+1

In fact, not only Shuffle can benefit from RDMA. Broadcast modules can also 
benefit from this with decent modification, with benefits of less CPU 
occupation and better network proformance.


Tencent is evaluating on this in Lab, and we observe a roughly 50% improvemnet 
in TeraSort, in 100G network environment. And we believe this will be a key 
improvement of speed for most distributed framework of in near feature.

________________

AndyHuang

 原始邮件
发件人: Yuval Degani<yuval...@gmail.com>
收件人: dev<dev@spark.apache.org>
发送时间: 2017年10月10日(周二) 09:40
主题: [SPIP] SPARK-22229: RDMA Accelerated Shuffle Engine(Internet mail)

Dear Spark community,
I would like to call for the review of SPARK-22229: "RDMA Accelerated Shuffle 
Engine".
The request purpose is to embed an RDMA accelerated Shuffle Manager into 
mainstream Spark.

> **DATA EXCERPTS**:
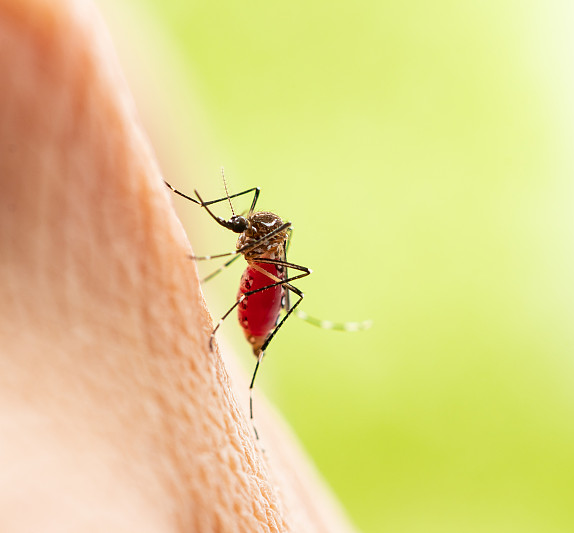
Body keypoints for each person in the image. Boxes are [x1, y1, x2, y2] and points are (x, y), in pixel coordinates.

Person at [0, 1, 355, 531]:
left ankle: (249, 368)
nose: (236, 227)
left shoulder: (261, 257)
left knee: (267, 288)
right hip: (257, 285)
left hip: (261, 293)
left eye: (239, 225)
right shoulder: (255, 233)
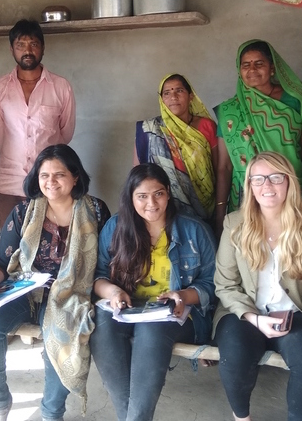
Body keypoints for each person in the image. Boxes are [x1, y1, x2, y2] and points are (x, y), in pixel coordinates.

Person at [0, 144, 110, 421]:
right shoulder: (24, 212)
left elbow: (106, 262)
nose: (51, 182)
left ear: (75, 176)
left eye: (59, 174)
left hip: (71, 294)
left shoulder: (97, 212)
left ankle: (51, 412)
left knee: (62, 327)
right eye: (44, 175)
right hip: (25, 291)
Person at [213, 151, 302, 421]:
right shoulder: (235, 224)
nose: (267, 186)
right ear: (249, 185)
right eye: (258, 179)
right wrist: (253, 318)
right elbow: (225, 284)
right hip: (245, 313)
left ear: (289, 182)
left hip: (294, 313)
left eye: (276, 177)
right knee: (234, 353)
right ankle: (242, 418)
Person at [90, 163, 216, 421]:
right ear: (131, 198)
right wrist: (113, 292)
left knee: (151, 328)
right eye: (142, 196)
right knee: (101, 325)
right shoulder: (116, 228)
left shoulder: (194, 230)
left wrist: (182, 296)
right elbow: (98, 276)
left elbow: (213, 284)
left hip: (177, 312)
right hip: (126, 308)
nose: (151, 203)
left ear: (168, 193)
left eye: (158, 193)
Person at [214, 39, 302, 235]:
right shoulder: (230, 111)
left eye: (259, 63)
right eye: (246, 65)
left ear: (273, 68)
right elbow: (224, 166)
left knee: (296, 251)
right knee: (254, 255)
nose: (252, 69)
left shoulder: (294, 101)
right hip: (249, 198)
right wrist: (219, 211)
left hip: (293, 192)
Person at [0, 19, 76, 228]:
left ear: (43, 48)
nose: (28, 50)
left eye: (34, 44)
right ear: (12, 50)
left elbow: (66, 133)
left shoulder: (60, 87)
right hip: (9, 181)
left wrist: (46, 161)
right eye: (21, 45)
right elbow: (1, 136)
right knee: (10, 246)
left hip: (49, 183)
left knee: (48, 245)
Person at [134, 74, 218, 222]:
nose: (173, 96)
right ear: (161, 99)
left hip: (204, 205)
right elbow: (138, 172)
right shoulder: (149, 130)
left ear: (191, 96)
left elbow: (218, 168)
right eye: (167, 93)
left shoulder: (206, 126)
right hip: (163, 205)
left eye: (179, 91)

> **REQUIRED ACTION 1**:
Answer the following questions from the RDMA message:
(a) Besides Shuffle, which modules does the RDMA message say can benefit from RDMA?
(b) In which benchmark and in what network environment did Tencent observe a roughly 50% improvement?
(c) What is the full title of SPARK-22229?
> **REQUIRED ACTION 2**:
Decide whether each statement below agrees with the RDMA message. Answer yes or no, and quote the words of the message that decide it.
(a) The original mail was addressed to the dev list at spark.apache.org.
(b) The request proposes keeping the RDMA accelerated Shuffle Manager outside mainstream Spark.
(c) The reply states that a modified Broadcast module would bring less CPU occupation.
> **REQUIRED ACTION 3**:
Set down the passage of the RDMA message starting with "In fact, not" and going on through "in near feature.".

> **SOLUTION 1**:
(a) Broadcast modules.
(b) TeraSort, in a 100G network environment.
(c) "RDMA Accelerated Shuffle Engine".

> **SOLUTION 2**:
(a) Yes: "dev<dev@spark.apache.org>"
(b) No: "The request purpose is to embed an RDMA accelerated Shuffle Manager into mainstream Spark."
(c) Yes: "with benefits of less CPU occupation"

> **SOLUTION 3**:
In fact, not only Shuffle can benefit from RDMA. Broadcast modules can also 
benefit from this with decent modification, with benefits of less CPU 
occupation and better network proformance.


Tencent is evaluating on this in Lab, and we observe a roughly 50% improvemnet 
in TeraSort, in 100G network environment. And we believe this will be a key 
improvement of speed for most distributed framework of in near feature.